EXERCISE MATERIALS:
==============================
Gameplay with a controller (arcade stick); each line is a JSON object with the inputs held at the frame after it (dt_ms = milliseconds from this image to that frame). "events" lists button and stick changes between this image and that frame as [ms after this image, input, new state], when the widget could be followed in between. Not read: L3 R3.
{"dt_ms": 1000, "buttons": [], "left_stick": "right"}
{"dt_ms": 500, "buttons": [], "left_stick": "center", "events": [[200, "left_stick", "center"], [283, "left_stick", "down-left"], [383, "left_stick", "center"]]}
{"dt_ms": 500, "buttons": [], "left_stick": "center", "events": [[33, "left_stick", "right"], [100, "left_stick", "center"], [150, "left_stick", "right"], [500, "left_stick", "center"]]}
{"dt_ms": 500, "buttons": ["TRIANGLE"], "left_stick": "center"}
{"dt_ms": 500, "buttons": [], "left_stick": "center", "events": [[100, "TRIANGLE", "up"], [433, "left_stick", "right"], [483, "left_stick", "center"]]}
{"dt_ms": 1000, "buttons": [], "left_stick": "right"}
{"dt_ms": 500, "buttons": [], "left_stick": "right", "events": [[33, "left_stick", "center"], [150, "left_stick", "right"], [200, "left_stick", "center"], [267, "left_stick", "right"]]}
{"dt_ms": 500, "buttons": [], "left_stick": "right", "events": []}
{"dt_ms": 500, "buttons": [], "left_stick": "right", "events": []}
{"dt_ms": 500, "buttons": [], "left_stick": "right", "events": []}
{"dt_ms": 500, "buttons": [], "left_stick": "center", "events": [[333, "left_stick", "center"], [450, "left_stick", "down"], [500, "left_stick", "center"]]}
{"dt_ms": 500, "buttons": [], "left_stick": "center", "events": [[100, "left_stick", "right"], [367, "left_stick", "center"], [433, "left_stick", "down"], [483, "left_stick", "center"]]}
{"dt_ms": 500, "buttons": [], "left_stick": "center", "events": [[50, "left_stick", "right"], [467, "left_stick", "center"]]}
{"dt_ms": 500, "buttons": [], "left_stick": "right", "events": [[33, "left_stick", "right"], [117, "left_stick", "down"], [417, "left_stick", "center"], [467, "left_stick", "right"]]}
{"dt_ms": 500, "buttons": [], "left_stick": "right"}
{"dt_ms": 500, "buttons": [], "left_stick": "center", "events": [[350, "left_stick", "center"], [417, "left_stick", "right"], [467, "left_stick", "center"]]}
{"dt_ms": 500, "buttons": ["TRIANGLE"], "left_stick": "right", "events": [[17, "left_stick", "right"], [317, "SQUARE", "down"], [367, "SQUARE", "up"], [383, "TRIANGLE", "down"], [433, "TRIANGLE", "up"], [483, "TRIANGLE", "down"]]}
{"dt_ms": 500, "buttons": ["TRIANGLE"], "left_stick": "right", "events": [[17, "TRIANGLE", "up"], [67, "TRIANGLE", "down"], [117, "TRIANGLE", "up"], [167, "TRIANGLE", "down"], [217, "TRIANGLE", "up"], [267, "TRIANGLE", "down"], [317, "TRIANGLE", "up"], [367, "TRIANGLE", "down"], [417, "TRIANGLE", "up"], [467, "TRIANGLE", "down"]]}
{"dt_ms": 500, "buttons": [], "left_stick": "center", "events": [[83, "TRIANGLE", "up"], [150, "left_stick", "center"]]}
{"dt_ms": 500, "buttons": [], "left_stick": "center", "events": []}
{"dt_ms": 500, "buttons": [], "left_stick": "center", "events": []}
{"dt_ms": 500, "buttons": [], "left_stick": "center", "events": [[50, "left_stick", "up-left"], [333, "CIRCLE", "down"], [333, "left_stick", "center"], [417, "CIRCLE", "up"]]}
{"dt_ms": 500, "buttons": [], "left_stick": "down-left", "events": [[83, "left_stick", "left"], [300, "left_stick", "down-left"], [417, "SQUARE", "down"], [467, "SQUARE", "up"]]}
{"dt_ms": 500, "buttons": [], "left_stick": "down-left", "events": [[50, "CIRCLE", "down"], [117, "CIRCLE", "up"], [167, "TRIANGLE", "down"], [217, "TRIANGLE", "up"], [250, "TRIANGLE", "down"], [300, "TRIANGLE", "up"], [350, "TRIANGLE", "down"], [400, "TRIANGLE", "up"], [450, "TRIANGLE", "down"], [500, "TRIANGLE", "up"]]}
==============================
ACTIVITY: Your reply should contain each entry, copied without alteration.

EXERCISE OUTPUT:
Gameplay with a controller (arcade stick); each line is a JSON object with the inputs held at the frame after it (dt_ms = milliseconds from this image to that frame). "events" lists button and stick changes between this image and that frame as [ms after this image, input, new state], when the widget could be followed in between. Not read: L3 R3.
{"dt_ms": 1000, "buttons": [], "left_stick": "right"}
{"dt_ms": 500, "buttons": [], "left_stick": "center", "events": [[200, "left_stick", "center"], [283, "left_stick", "down-left"], [383, "left_stick", "center"]]}
{"dt_ms": 500, "buttons": [], "left_stick": "center", "events": [[33, "left_stick", "right"], [100, "left_stick", "center"], [150, "left_stick", "right"], [500, "left_stick", "center"]]}
{"dt_ms": 500, "buttons": ["TRIANGLE"], "left_stick": "center"}
{"dt_ms": 500, "buttons": [], "left_stick": "center", "events": [[100, "TRIANGLE", "up"], [433, "left_stick", "right"], [483, "left_stick", "center"]]}
{"dt_ms": 1000, "buttons": [], "left_stick": "right"}
{"dt_ms": 500, "buttons": [], "left_stick": "right", "events": [[33, "left_stick", "center"], [150, "left_stick", "right"], [200, "left_stick", "center"], [267, "left_stick", "right"]]}
{"dt_ms": 500, "buttons": [], "left_stick": "right", "events": []}
{"dt_ms": 500, "buttons": [], "left_stick": "right", "events": []}
{"dt_ms": 500, "buttons": [], "left_stick": "right", "events": []}
{"dt_ms": 500, "buttons": [], "left_stick": "center", "events": [[333, "left_stick", "center"], [450, "left_stick", "down"], [500, "left_stick", "center"]]}
{"dt_ms": 500, "buttons": [], "left_stick": "center", "events": [[100, "left_stick", "right"], [367, "left_stick", "center"], [433, "left_stick", "down"], [483, "left_stick", "center"]]}
{"dt_ms": 500, "buttons": [], "left_stick": "center", "events": [[50, "left_stick", "right"], [467, "left_stick", "center"]]}
{"dt_ms": 500, "buttons": [], "left_stick": "right", "events": [[33, "left_stick", "right"], [117, "left_stick", "down"], [417, "left_stick", "center"], [467, "left_stick", "right"]]}
{"dt_ms": 500, "buttons": [], "left_stick": "right"}
{"dt_ms": 500, "buttons": [], "left_stick": "center", "events": [[350, "left_stick", "center"], [417, "left_stick", "right"], [467, "left_stick", "center"]]}
{"dt_ms": 500, "buttons": ["TRIANGLE"], "left_stick": "right", "events": [[17, "left_stick", "right"], [317, "SQUARE", "down"], [367, "SQUARE", "up"], [383, "TRIANGLE", "down"], [433, "TRIANGLE", "up"], [483, "TRIANGLE", "down"]]}
{"dt_ms": 500, "buttons": ["TRIANGLE"], "left_stick": "right", "events": [[17, "TRIANGLE", "up"], [67, "TRIANGLE", "down"], [117, "TRIANGLE", "up"], [167, "TRIANGLE", "down"], [217, "TRIANGLE", "up"], [267, "TRIANGLE", "down"], [317, "TRIANGLE", "up"], [367, "TRIANGLE", "down"], [417, "TRIANGLE", "up"], [467, "TRIANGLE", "down"]]}
{"dt_ms": 500, "buttons": [], "left_stick": "center", "events": [[83, "TRIANGLE", "up"], [150, "left_stick", "center"]]}
{"dt_ms": 500, "buttons": [], "left_stick": "center", "events": []}
{"dt_ms": 500, "buttons": [], "left_stick": "center", "events": []}
{"dt_ms": 500, "buttons": [], "left_stick": "center", "events": [[50, "left_stick", "up-left"], [333, "CIRCLE", "down"], [333, "left_stick", "center"], [417, "CIRCLE", "up"]]}
{"dt_ms": 500, "buttons": [], "left_stick": "down-left", "events": [[83, "left_stick", "left"], [300, "left_stick", "down-left"], [417, "SQUARE", "down"], [467, "SQUARE", "up"]]}
{"dt_ms": 500, "buttons": [], "left_stick": "down-left", "events": [[50, "CIRCLE", "down"], [117, "CIRCLE", "up"], [167, "TRIANGLE", "down"], [217, "TRIANGLE", "up"], [250, "TRIANGLE", "down"], [300, "TRIANGLE", "up"], [350, "TRIANGLE", "down"], [400, "TRIANGLE", "up"], [450, "TRIANGLE", "down"], [500, "TRIANGLE", "up"]]}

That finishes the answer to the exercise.